I am a big proponent of the open source development model. This blog and most recent sites I have worked on or managed for friends run on open source CMS systems. Open source, by promoting a free license to the product’s archetype by it’s very nature leads to a greater model of open collaboration. From collaboration comes innovation. Take the root, plant it and see what else you can grow off of it. A model that is a perfect fit for the fast paced, ever changing world of technology.
So, it seems that every post I read online has grudgingly admitted that healthcare has “finally” embraced technology. I could write a completely different post on how I think that does those involved on the front line of healthcare a disservice. I mean, if you or a loved one has recently undergone something like open heart surgery, I am sure you would admit that healthcare has actually been at the forefront of embracing technological advances for quite a while now.
But the point they are trying to make by painting by such a broad brush is that the everyday operation of healthcare has been rather slow to embrace a digitization of technological advances. Compare it to the airline industry. Planes continue to advance at a rapid pace with prototypes etc and the “front end” of the airline industry has allowed passengers to go online or go through an app and take care of where they want to go and when for years. Brilliant.

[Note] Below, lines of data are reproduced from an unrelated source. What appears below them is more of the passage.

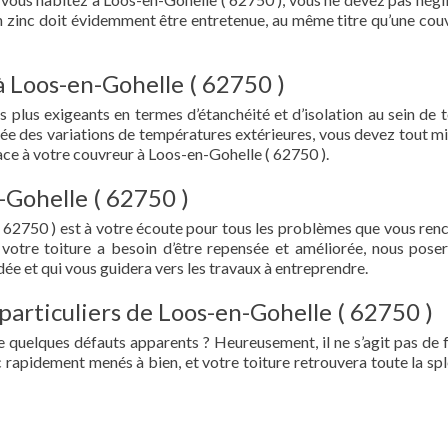
en zinc doit évidemment être entretenue, au même titre qu’une cou
à Loos-en-Gohelle ( 62750 )
s plus exigeants en termes d’étanchéité et d’isolation au sein de t
ée des variations de températures extérieures, vous devez tout mi
ce à votre couvreur à Loos-en-Gohelle ( 62750 ).
-Gohelle ( 62750 )
 62750 ) est à votre écoute pour tous les problèmes que vous ren
 votre toiture a besoin d’être repensée et améliorée, nous pose
ée et qui vous guidera vers les travaux à entreprendre.
particuliers de Loos-en-Gohelle ( 62750 )
e quelques défauts apparents ? Heureusement, il ne s’agit pas de fu
 rapidement menés à bien, et votre toiture retrouvera toute la sp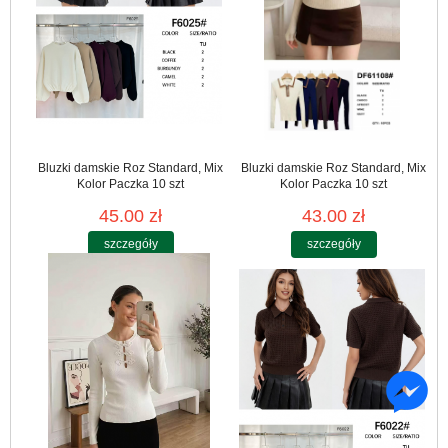
Bluzki damskie Roz Standard, Mix
Bluzki damskie Roz Standard, Mix
Kolor Paczka 10 szt
Kolor Paczka 10 szt
45.00 zł
43.00 zł
szczegóły
szczegóły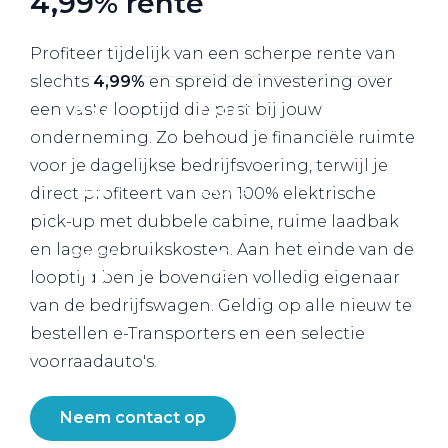
4,99% rente
Werkplaatsafspraak
Profiteer tijdelijk van een scherpe rente van
slechts
4,99%
en spreid de investering over
een vaste looptijd die past bij jouw
onderneming. Zo behoud je financiële ruimte
voor je dagelijkse bedrijfsvoering, terwijl je
direct profiteert van een 100% elektrische
pick-up met dubbele cabine, ruime laadbak
en lage gebruikskosten. Aan het einde van de
looptijd ben je bovendien volledig eigenaar
van de bedrijfswagen. Geldig op alle nieuw te
bestellen e-Transporters en een selectie
voorraadauto's.
Neem contact op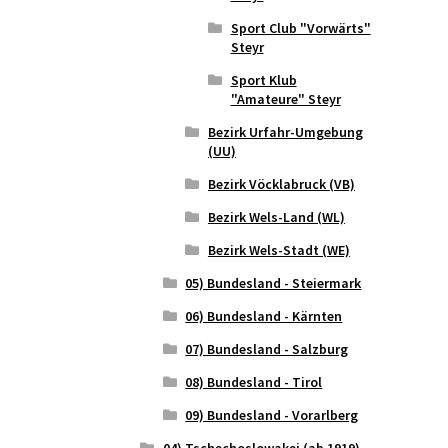
Sport Club "Vorwärts"
Steyr
Sport Klub
"Amateure" Steyr
Bezirk Urfahr-Umgebung
(UU)
Bezirk Vöcklabruck (VB)
Bezirk Wels-Land (WL)
Bezirk Wels-Stadt (WE)
05) Bundesland - Steiermark
06) Bundesland - Kärnten
07) Bundesland - Salzburg
08) Bundesland - Tirol
09) Bundesland - Vorarlberg
04) Tschechoslowakei (ab 1919)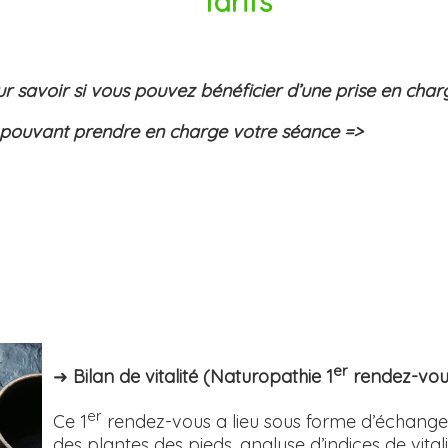
Tarifs
ur savoir si vous pouvez bénéficier d’une prise en cha
s pouvant prendre en charge votre séance =>
er
➜
Bilan de vitalité (Naturopathie 1
rendez-vo
er
Ce 1
rendez-vous a lieu sous forme d’échange e
des plantes des pieds, analyse d’indices de vita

So, healthcare has been dragged into the same playing field. However, even though logistics is certainly nothing to sneeze at, one could argue that a plane carrying 100 passengers has a limited number of things to check off to complete so that the customer taking part in the front end with the airline can make it happen. The human body and its myriad of conditions is not so simple or so uniform. Every patient is different. Therefore, I think it can be argued that the reason that that everyday “healthcare” has been so slow to embrace digital technology is well founded.
However, we are getting to that point and in the long run, it is more efficient and it is better for patient care.
But to get back to the original point of this post (finally) how do we get there? Do we embrace something like an open source electronic health system or do we continue to have a path of silos or closed systems where your health information could essentially be contained within one system or institution? If you, the patient, stay in that system you may never know or care that your health information resides there. But, if you have to go outside of that particular facility for your care, then you may care. How well can your information be shared? Is the whole piece of your health picture being transmitted to who it needs to go to? Is what has been entered into your health history accurate or complete? How can you ensure that the system that is being used is as innovative as possible in making sure your information is accurate and that it works to potentially avoid mistakes being provided in your care? These are all challenging questions.
There are so many advantages to an open source community, so why not see it thrive in healthcare as well? Every doctor, every hospital using a system that can’t adequately talk or seamlessly work with each other impedes progress. If innovative ideas can’t be freely built upon that system, think of what could be and not what has to be. More choice, more competition essentially, can see nothing but a myriad of ideas that could take us to healthcare that is seen in science fiction movies. Want to carry your health history through your fingerprint? Allow innovation, don’t impede it.
That isn’t to say that open source needs to be a replacement for legacy IT systems, but at the very least, have an open source platform that is an extension of these systems, then the ability to collaboratively work within the framework of other systems, or healthcare apps or medical devices increases exponentially. Innovation in the front lines of healthcare should continue to evolve. But we shouldn’t be tied to working within one model. Open the source, have the software be open and have a vibrant community spring out from that to support it in ways we have only started to explore. But, if we continue to treat the digitalization of healthcare like some Windows vs. Mac tug of war from the early part of this century, then the only one who loses is the patient.